Be a blessing to all you know and allow them to be a blessing to you.


Wednesday, December 2, 2015

The Secret to Catholic Happiness and Joy



At the center of our faith is the Eucharist, the body, blood, soul, and divinity of Jesus Christ. It is the source and summit of the Catholic Faith. Everything we do as a people flows from and goes back to him. The Eucharist is the number one reason to be Catholic, to become Catholic, or to return to the Catholic faith.
 

Ephesians 2:8
                By grace you have been saved through faith; and not that from yourselves, it is the gift of God.”

This is the foundation of our joy, that through our faith in Jesus Christ we have been saved and redeemed. Death has no hold on us. Through our baptism we become adopted children of God the Father. 

We have been provided the structure needed to live a joy filled life in Exodus 20, 1-17 and Luke 10:27. The Ten Commandments flow directly from the nature of God and establish morality which shows us how to live just and upright lives. Jesus focuses these commandments into the great Commandment – to love our God with all that we are and to love our neighbors as ourselves.

There are three things that are repeated throughout all Holy Scripture. Anytime God interacts with his people, either directly or through one of his angels, we are always told, “Be not afraid. Peace be with you.”  When we trust in God we have no reason to fear anything. We can be at peace knowing that he will always provide exactly what we need. Even during times of great distress or persecution we can still live joyful lives through our trust that God will always be there with us. 

True Christianity is never a private relationship. Selfishness is the true root of all evil. We are called to love and serve our brothers, our neighbors, even our enemies. The more we empty ourselves in service to the other the more room Jesus has to live within us. Where Jesus is there is joy. There are three ways that Catholics fulfill this calling:

Servant – We are called to directly serve others. We are called to feed the hungry, give drink to the thirsty, clothe the naked, give shelter to the homeless, care for the sick, visit those in prison, and to bury the dead. These are the corporal works of mercy. The measure of mercy you give will be the measure of mercy you shall receive.

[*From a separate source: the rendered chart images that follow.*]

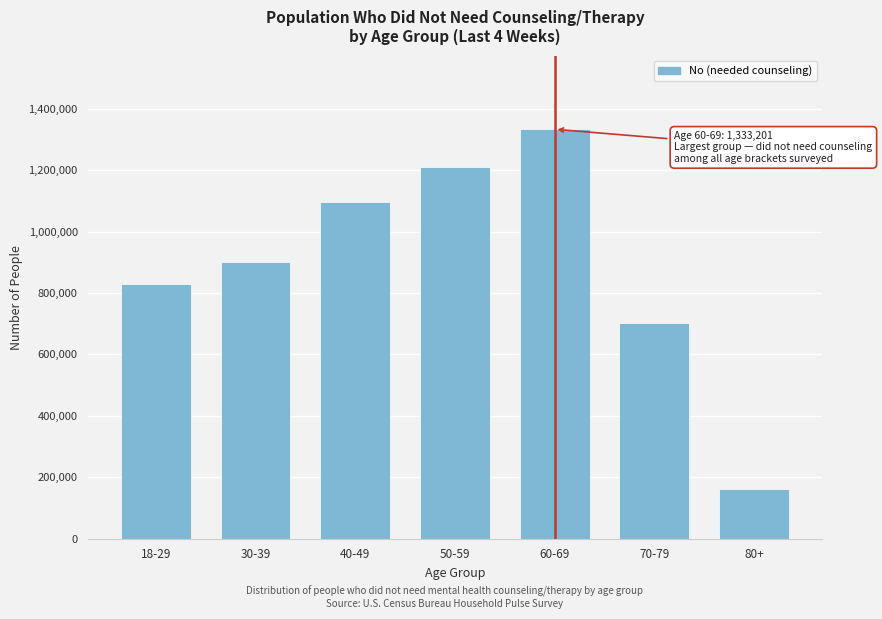

Reading left to right, transcribe all the data shown in this chart.

830768	902558	1097943	1211793	1333201	701166	161667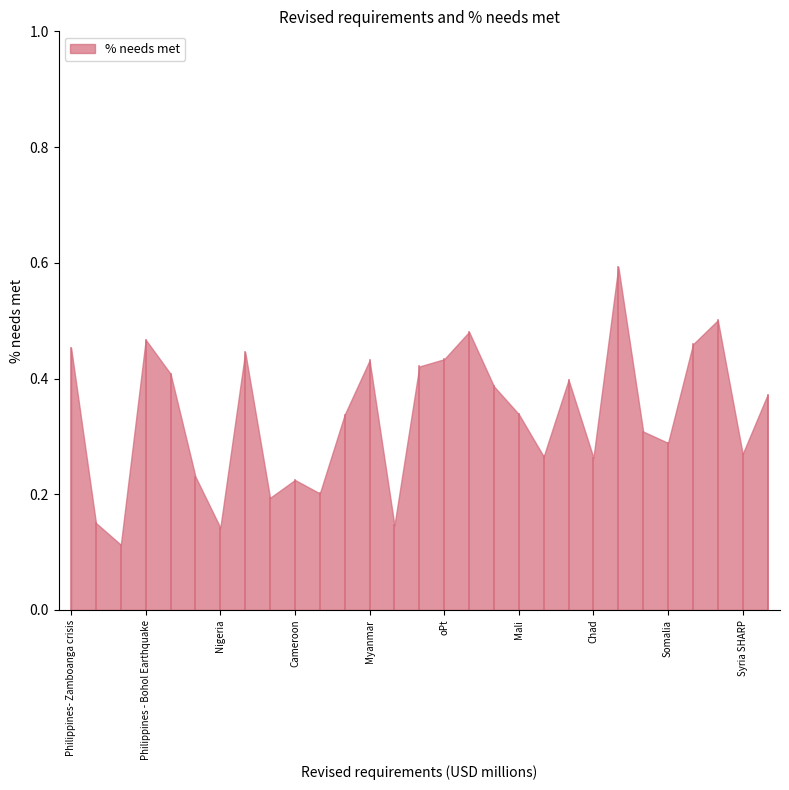

At which category does the data reach its first local peak?

Philippines - Bohol Earthquake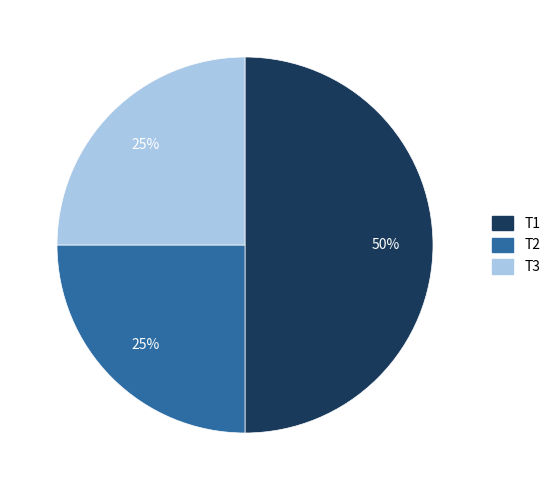

Does T2 represent more than half of the total?

No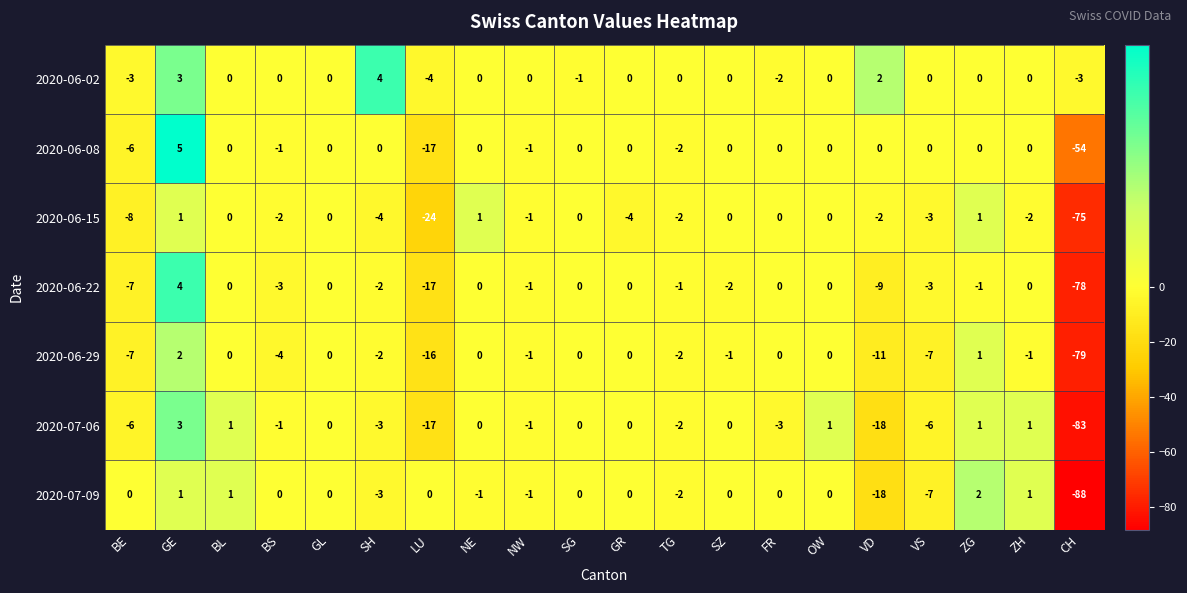

Which series has the widest spread of values?

2020-07-09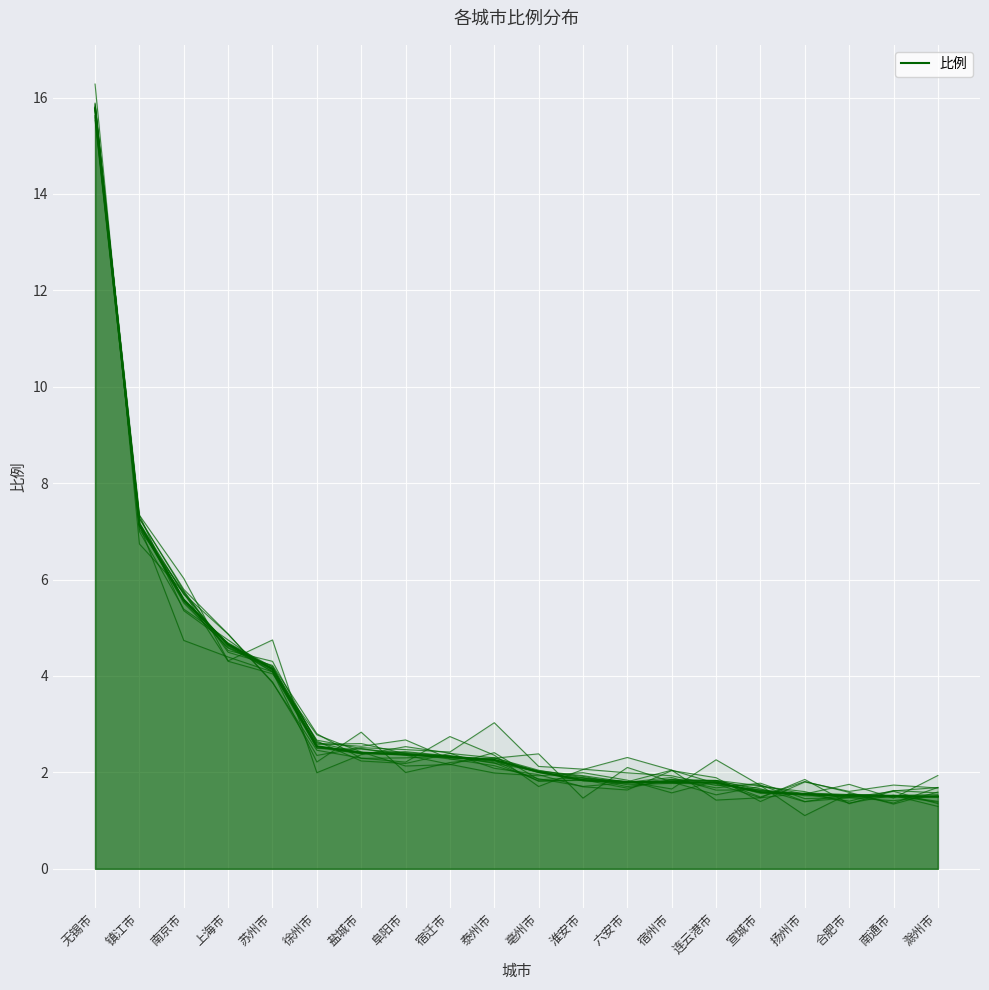

List the labels in order of value, largest first.

无锡市, 镇江市, 南京市, 上海市, 苏州市, 徐州市, 盐城市, 阜阳市, 宿迁市, 泰州市, 亳州市, 淮安市, 六安市, 宿州市, 连云港市, 宣城市, 扬州市, 合肥市, 南通市, 滁州市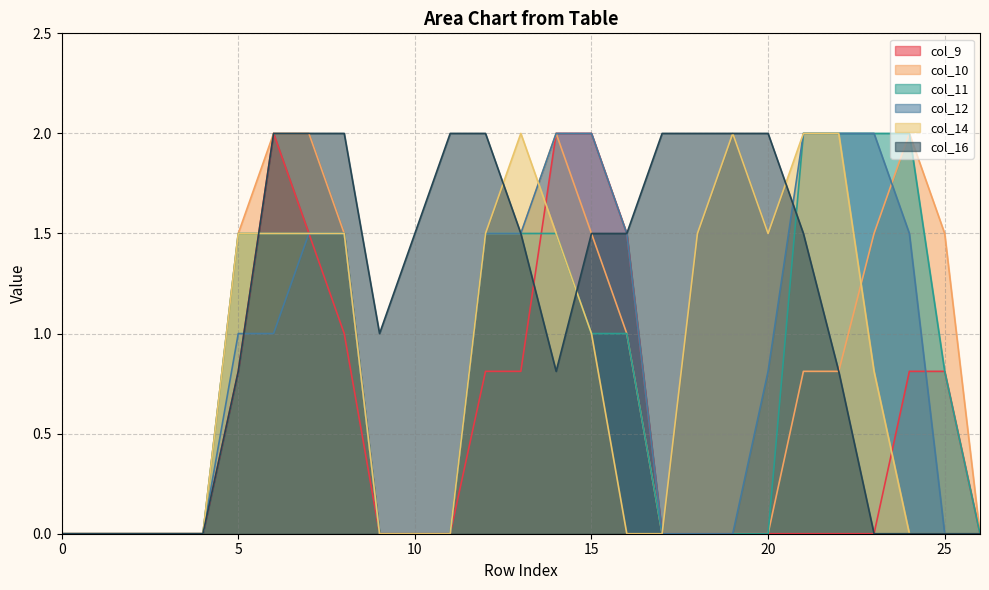

How many lines are shown in the chart?

6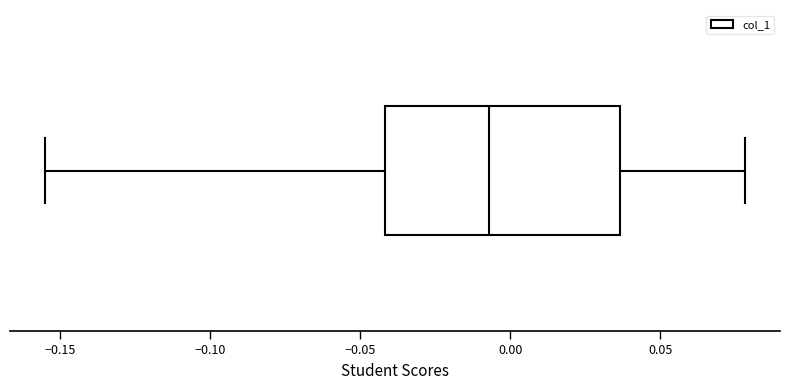

Where does the left whisker of the box end on the x-axis? The values are not printed on the chart, so give them approximately, as read against the axis.

-0.155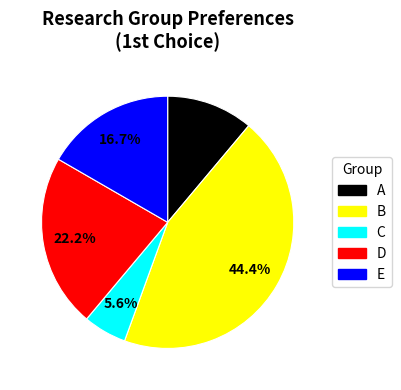

To the nearest percent, what is the difference between the largest and smallest slice percentages?

39%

Shepherd – We are called to lead and guide others, both directly and as example in how we live our lives. We are called to instruct the ignorant, counsel the doubtful, offer fraternal correction, bear wrongs patiently, forgive offences willingly, comfort the afflicted, and pray for the dead. These are the spiritual works of mercy.

Steward – We are called to be good stewards of everything within our care. Jesus was asked by the rich man what he must do to inherit eternal life. The answer was to sell everything and follow Jesus. When we choose to follow Christ we recognize that everything we have ultimately belongs to God and that we are nothing more than stewards of these things. We are called to care for all of God’s creation. He gave us dominion over all of the earth and its creatures to care for it and not to use it recklessly for our own profit. We are to ensure that objects under our control are used properly and not for selfish gain. With what we take we can make a living; with what we give we can make a life. 

True joy starts with Jesus at your center and emanates outward with love, service, and stewardship. The more you empty yourself in love and service to others the more God fills the space and the greater your joy becomes.

Be a blessing to all you meet and allow them to be a blessing to you.